La naissance normale

Le grand jour est arrivé ! Quelques jours auparavant, la chienne se montre nerveuse et quelquefois refuse même de s’alimenter. Toutes ces manifestations sont l’indice de l’imminence de la mise bas. Profitez de ce laps de temps pour aménager un endroit tranquille où vous placerez sa corbeille que vous aurez pris soin de garnir de vieux chiffons ou de journaux.

La mise bas

Quand la mise bas commence, si tout se passe normalement, la chienne accomplit son travail sans aucune aide. Contentez-vous de la surveiller et de l’accompagner par des paroles d’encouragement. Cependant, soyez prêt, si une complication survenait, à appeler votre vétérinaire.

La mise bas peut durer entre six et huit heures pendant lesquelles la chienne, couchée sur le côté, est en proie à des contractions fortes et répétées. Au rythme de 30 minutes environ, un chiot est expulsé, enrobé dans une poche que la chienne déchire afin de permettre au petit de respirer. Le placenta évacué après chaque naissance est immédiatement ingéré par la mère.

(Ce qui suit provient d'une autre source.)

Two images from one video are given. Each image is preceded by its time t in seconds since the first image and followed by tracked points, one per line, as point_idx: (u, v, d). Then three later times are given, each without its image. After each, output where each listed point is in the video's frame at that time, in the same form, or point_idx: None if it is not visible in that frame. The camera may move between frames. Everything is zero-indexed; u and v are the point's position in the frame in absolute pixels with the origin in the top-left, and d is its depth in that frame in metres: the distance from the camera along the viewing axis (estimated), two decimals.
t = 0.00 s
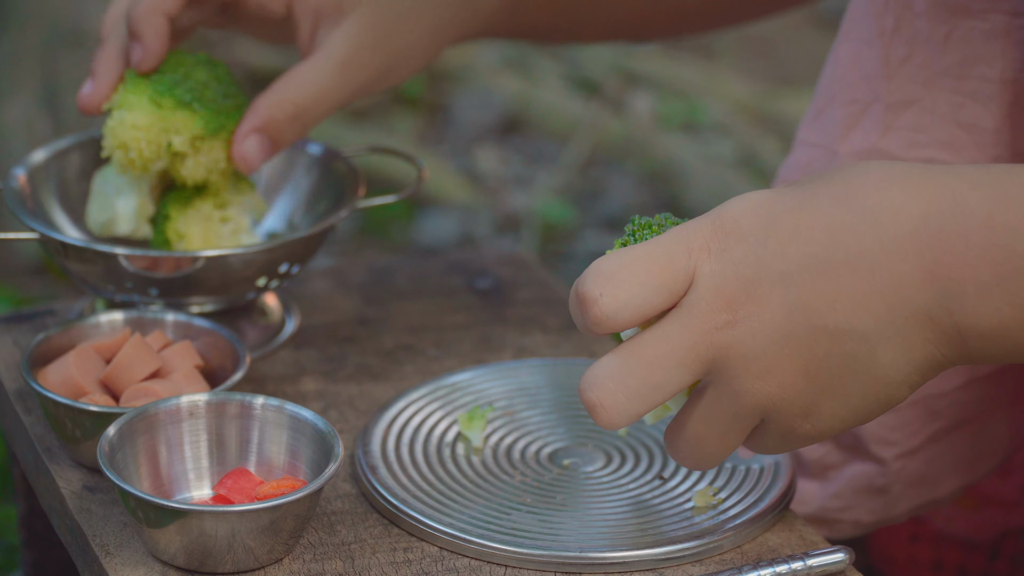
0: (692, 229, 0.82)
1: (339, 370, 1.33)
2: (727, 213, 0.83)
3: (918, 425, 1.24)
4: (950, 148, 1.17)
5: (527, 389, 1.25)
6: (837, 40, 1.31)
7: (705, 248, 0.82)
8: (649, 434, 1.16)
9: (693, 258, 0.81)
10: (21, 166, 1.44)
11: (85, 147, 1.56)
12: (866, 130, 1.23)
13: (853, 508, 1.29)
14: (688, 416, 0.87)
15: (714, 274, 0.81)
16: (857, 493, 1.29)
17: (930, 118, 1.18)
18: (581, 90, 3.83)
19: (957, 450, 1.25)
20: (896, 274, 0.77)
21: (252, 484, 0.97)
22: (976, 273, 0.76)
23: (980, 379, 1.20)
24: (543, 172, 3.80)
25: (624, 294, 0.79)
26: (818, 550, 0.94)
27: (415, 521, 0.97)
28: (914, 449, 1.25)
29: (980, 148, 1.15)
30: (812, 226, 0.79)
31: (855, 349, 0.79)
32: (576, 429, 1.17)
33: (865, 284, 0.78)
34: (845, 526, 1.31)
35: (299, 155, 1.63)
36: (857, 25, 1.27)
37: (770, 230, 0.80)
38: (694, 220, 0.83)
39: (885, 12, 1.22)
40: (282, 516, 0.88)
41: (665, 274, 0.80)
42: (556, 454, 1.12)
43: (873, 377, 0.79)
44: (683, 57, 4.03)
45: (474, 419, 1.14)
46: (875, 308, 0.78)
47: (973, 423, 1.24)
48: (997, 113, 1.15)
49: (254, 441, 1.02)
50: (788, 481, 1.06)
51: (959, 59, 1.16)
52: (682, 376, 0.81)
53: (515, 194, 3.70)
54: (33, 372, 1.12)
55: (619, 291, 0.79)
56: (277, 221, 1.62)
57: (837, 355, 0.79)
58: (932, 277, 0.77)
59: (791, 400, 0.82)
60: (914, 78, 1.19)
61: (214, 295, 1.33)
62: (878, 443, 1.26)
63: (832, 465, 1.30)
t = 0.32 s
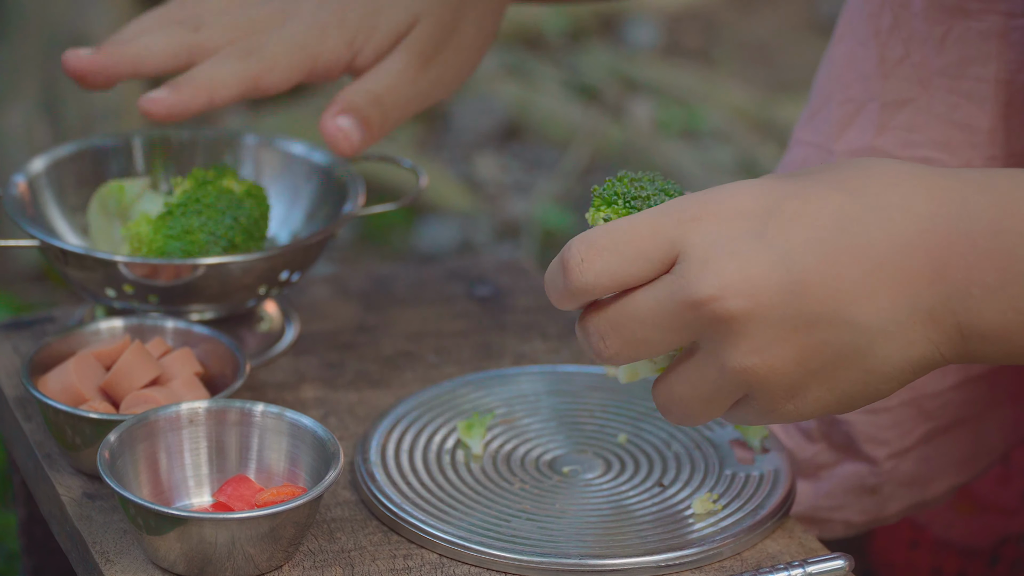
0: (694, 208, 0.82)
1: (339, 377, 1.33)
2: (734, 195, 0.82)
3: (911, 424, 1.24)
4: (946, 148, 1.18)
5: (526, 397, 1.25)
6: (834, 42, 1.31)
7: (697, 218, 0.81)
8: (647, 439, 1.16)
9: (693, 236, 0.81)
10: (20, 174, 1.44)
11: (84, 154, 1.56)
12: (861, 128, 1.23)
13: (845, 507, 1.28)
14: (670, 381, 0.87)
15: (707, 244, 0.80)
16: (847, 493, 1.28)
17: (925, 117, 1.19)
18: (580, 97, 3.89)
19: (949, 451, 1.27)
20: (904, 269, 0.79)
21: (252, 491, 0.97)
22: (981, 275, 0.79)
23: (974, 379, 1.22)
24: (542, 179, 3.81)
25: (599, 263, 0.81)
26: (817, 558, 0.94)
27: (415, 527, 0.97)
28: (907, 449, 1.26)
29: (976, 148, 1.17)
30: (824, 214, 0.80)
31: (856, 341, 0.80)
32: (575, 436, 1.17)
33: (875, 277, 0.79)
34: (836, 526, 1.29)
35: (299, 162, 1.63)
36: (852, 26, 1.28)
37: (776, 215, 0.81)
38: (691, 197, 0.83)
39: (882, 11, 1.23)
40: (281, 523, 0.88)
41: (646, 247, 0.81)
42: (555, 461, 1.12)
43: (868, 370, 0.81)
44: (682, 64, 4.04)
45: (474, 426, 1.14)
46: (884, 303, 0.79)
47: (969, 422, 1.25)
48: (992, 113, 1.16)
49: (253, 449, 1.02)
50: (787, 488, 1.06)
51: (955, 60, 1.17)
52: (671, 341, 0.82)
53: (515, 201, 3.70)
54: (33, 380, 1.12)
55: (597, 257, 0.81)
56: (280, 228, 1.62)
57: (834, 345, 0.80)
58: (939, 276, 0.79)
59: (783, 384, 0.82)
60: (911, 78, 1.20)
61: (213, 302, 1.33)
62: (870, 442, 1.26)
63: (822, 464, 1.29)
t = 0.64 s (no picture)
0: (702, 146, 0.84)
1: (339, 384, 1.33)
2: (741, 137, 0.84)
3: (910, 421, 1.24)
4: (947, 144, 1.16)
5: (526, 404, 1.25)
6: (836, 32, 1.30)
7: (715, 153, 0.83)
8: (646, 445, 1.16)
9: (701, 166, 0.83)
10: (20, 182, 1.44)
11: (84, 162, 1.57)
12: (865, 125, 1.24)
13: (845, 504, 1.28)
14: (662, 318, 0.84)
15: (717, 172, 0.82)
16: (849, 489, 1.28)
17: (926, 113, 1.19)
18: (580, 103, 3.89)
19: (948, 452, 1.27)
20: (903, 195, 0.78)
21: (252, 498, 0.97)
22: (980, 209, 0.77)
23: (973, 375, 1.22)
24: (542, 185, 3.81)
25: (617, 196, 0.83)
26: (817, 563, 0.94)
27: (415, 533, 0.97)
28: (907, 445, 1.25)
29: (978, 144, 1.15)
30: (829, 147, 0.81)
31: (854, 268, 0.79)
32: (575, 443, 1.17)
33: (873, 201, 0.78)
34: (836, 522, 1.30)
35: (298, 169, 1.64)
36: (853, 20, 1.27)
37: (783, 148, 0.82)
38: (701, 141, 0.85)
39: (885, 6, 1.22)
40: (281, 530, 0.88)
41: (660, 179, 0.83)
42: (555, 468, 1.12)
43: (869, 300, 0.80)
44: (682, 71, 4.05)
45: (474, 433, 1.14)
46: (882, 226, 0.78)
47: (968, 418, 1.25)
48: (994, 109, 1.15)
49: (253, 455, 1.02)
50: (787, 494, 1.06)
51: (958, 56, 1.17)
52: (677, 278, 0.82)
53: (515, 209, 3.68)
54: (33, 386, 1.12)
55: (614, 192, 0.83)
56: (278, 236, 1.62)
57: (836, 269, 0.80)
58: (939, 207, 0.78)
59: (783, 309, 0.82)
60: (915, 74, 1.20)
61: (213, 309, 1.33)
62: (871, 438, 1.25)
63: (822, 461, 1.28)
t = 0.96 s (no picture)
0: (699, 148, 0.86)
1: (339, 387, 1.33)
2: (734, 133, 0.85)
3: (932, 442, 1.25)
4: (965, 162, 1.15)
5: (526, 407, 1.25)
6: (852, 49, 1.27)
7: (721, 147, 0.84)
8: (646, 449, 1.16)
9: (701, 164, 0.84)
10: (19, 185, 1.44)
11: (83, 165, 1.57)
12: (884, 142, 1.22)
13: (865, 521, 1.29)
14: (700, 335, 0.86)
15: (715, 171, 0.82)
16: (872, 507, 1.28)
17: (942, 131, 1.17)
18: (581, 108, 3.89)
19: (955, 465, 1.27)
20: (904, 166, 0.78)
21: (252, 501, 0.97)
22: (980, 170, 0.77)
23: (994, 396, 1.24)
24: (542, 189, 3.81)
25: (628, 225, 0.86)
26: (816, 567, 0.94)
27: (415, 536, 0.97)
28: (926, 465, 1.26)
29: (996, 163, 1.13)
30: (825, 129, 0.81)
31: (863, 246, 0.78)
32: (574, 446, 1.17)
33: (871, 177, 0.78)
34: (858, 539, 1.29)
35: (298, 172, 1.64)
36: (870, 34, 1.24)
37: (778, 137, 0.82)
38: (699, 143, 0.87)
39: (902, 25, 1.20)
40: (282, 533, 0.88)
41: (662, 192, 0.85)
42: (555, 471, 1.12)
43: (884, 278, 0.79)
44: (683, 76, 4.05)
45: (474, 436, 1.14)
46: (884, 202, 0.77)
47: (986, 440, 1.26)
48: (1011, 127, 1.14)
49: (253, 458, 1.02)
50: (787, 498, 1.06)
51: (975, 74, 1.15)
52: (692, 279, 0.82)
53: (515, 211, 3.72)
54: (33, 389, 1.12)
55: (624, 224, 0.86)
56: (277, 239, 1.62)
57: (843, 253, 0.78)
58: (938, 170, 0.77)
59: (804, 310, 0.80)
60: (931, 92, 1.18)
61: (213, 313, 1.33)
62: (892, 458, 1.26)
63: (842, 478, 1.29)
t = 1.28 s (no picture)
0: (712, 248, 0.73)
1: (339, 386, 1.33)
2: (752, 233, 0.72)
3: (932, 435, 1.23)
4: (968, 159, 1.12)
5: (526, 405, 1.25)
6: (854, 48, 1.25)
7: (730, 272, 0.72)
8: (647, 446, 1.16)
9: (712, 283, 0.73)
10: (20, 184, 1.44)
11: (83, 164, 1.57)
12: (884, 137, 1.17)
13: (865, 516, 1.27)
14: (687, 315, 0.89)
15: (722, 303, 0.74)
16: (870, 501, 1.27)
17: (945, 127, 1.13)
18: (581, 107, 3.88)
19: (955, 465, 1.26)
20: (916, 340, 0.74)
21: (253, 500, 0.97)
22: (994, 345, 0.74)
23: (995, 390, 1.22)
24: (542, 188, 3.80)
25: (634, 279, 0.79)
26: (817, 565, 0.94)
27: (417, 534, 0.97)
28: (929, 459, 1.24)
29: (998, 159, 1.11)
30: (852, 277, 0.71)
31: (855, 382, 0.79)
32: (575, 444, 1.17)
33: (883, 346, 0.74)
34: (856, 535, 1.29)
35: (298, 171, 1.64)
36: (872, 34, 1.21)
37: (799, 288, 0.72)
38: (716, 221, 0.73)
39: (903, 21, 1.17)
40: (283, 531, 0.88)
41: (671, 269, 0.76)
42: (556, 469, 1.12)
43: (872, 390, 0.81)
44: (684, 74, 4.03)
45: (474, 434, 1.14)
46: (885, 368, 0.76)
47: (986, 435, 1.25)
48: (1013, 122, 1.11)
49: (253, 457, 1.02)
50: (788, 495, 1.06)
51: (978, 69, 1.12)
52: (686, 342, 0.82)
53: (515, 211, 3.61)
54: (34, 389, 1.12)
55: (631, 274, 0.79)
56: (278, 238, 1.62)
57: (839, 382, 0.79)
58: (950, 346, 0.75)
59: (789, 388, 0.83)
60: (933, 88, 1.14)
61: (214, 312, 1.33)
62: (891, 452, 1.24)
63: (842, 472, 1.29)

La naissance avec complications

N’hésitez pas à faire appel à votre vétérinaire si la mise bas ne se déroule pas normalement, c’est-à-dire si aucun chiot n’a encore fait son apparition deux heures après le début des contractions, ou s’il s’écoule plus de deux heures entre chaque naissance malgré les efforts soutenus de la mère.

Si votre chienne est de petite race ou d’une race dont la tête est volumineuse, comme le bouledogue ou le carlin, l’accouchement peut nécessiter une césarienne. Prévoyez cette intervention avec votre vétérinaire.

Enfin, rappelez-vous qu’une gestation ne doit pas durer plus de 65 jours. Si ce délai est dépassé, interrogez d’urgence votre vétérinaire, il peut y aller de la vie même de votre chienne.

Un chiot ne respire pas

Si vous assistez seul à la mise bas, apprenez les gestes qui peuvent le sauver :

  • Avant tout, débarrassez sa bouche des membranes qui y sont collées ;
  • Stimulez sa circulation sanguine en le frottant avec un linge;
  • Afin d’évacuer les mucosités qui gênent sa respiration, maintenez-le tête en bas tout en le secouant légèrement ;
  • Pratiquez un genre de «bouche-à-bouche» en soufflant doucement dans sa bouche et son nez. Sa poitrine devrait alors se soulever ;
  • Enfin, essayez cette astuce (qui réussit parfois): placez-lui un grain de gros sel sur la langue afin de provoquer une brusque réaction.

Après la naissance

Le moment d’émotion passé, il faut songer aux précautions à prendre pour que la mère et les petits demeurent en parfaite santé. En ce qui concerne la mère, faites-la examiner le plus tôt possible par le vétérinaire afin de vous assurer que tout risque d’infection ou d’inflammation est écarté. Il faut savoir que parfois le placenta non expulsé peut provoquer un empoisonnement du sang, ou encore un embryon mort et demeuré en place doit être extrait d’urgence. Les mamelles doivent également être inspectées pour prévenir ou stopper toute inflammation.  Enfin, si la chienne ne semble pas rassasiée par le repas que vous lui servez, n’hésitez pas à la nourrir autant de fois qu’elle le réclame. En effet elle a fourni de gros efforts lors de la mise bas qui l’ont vidée de ses forces et l’allaitement va lui demander encore beaucoup d’énergie.

Quant aux petits, ce qu’il leur faut avant tout, c’est de la chaleur, car ils sont incapables de réguler leur température avant une bonne semaine. Aussi, placez-les dans une pièce où règne une température avoisinant les 30°C pour que leur développement se fasse en douceur. En une dizaine de jours, s’ils tètent à volonté, ils doublent leur poids de naissance et peuvent affronter des températures un peu plus modérées.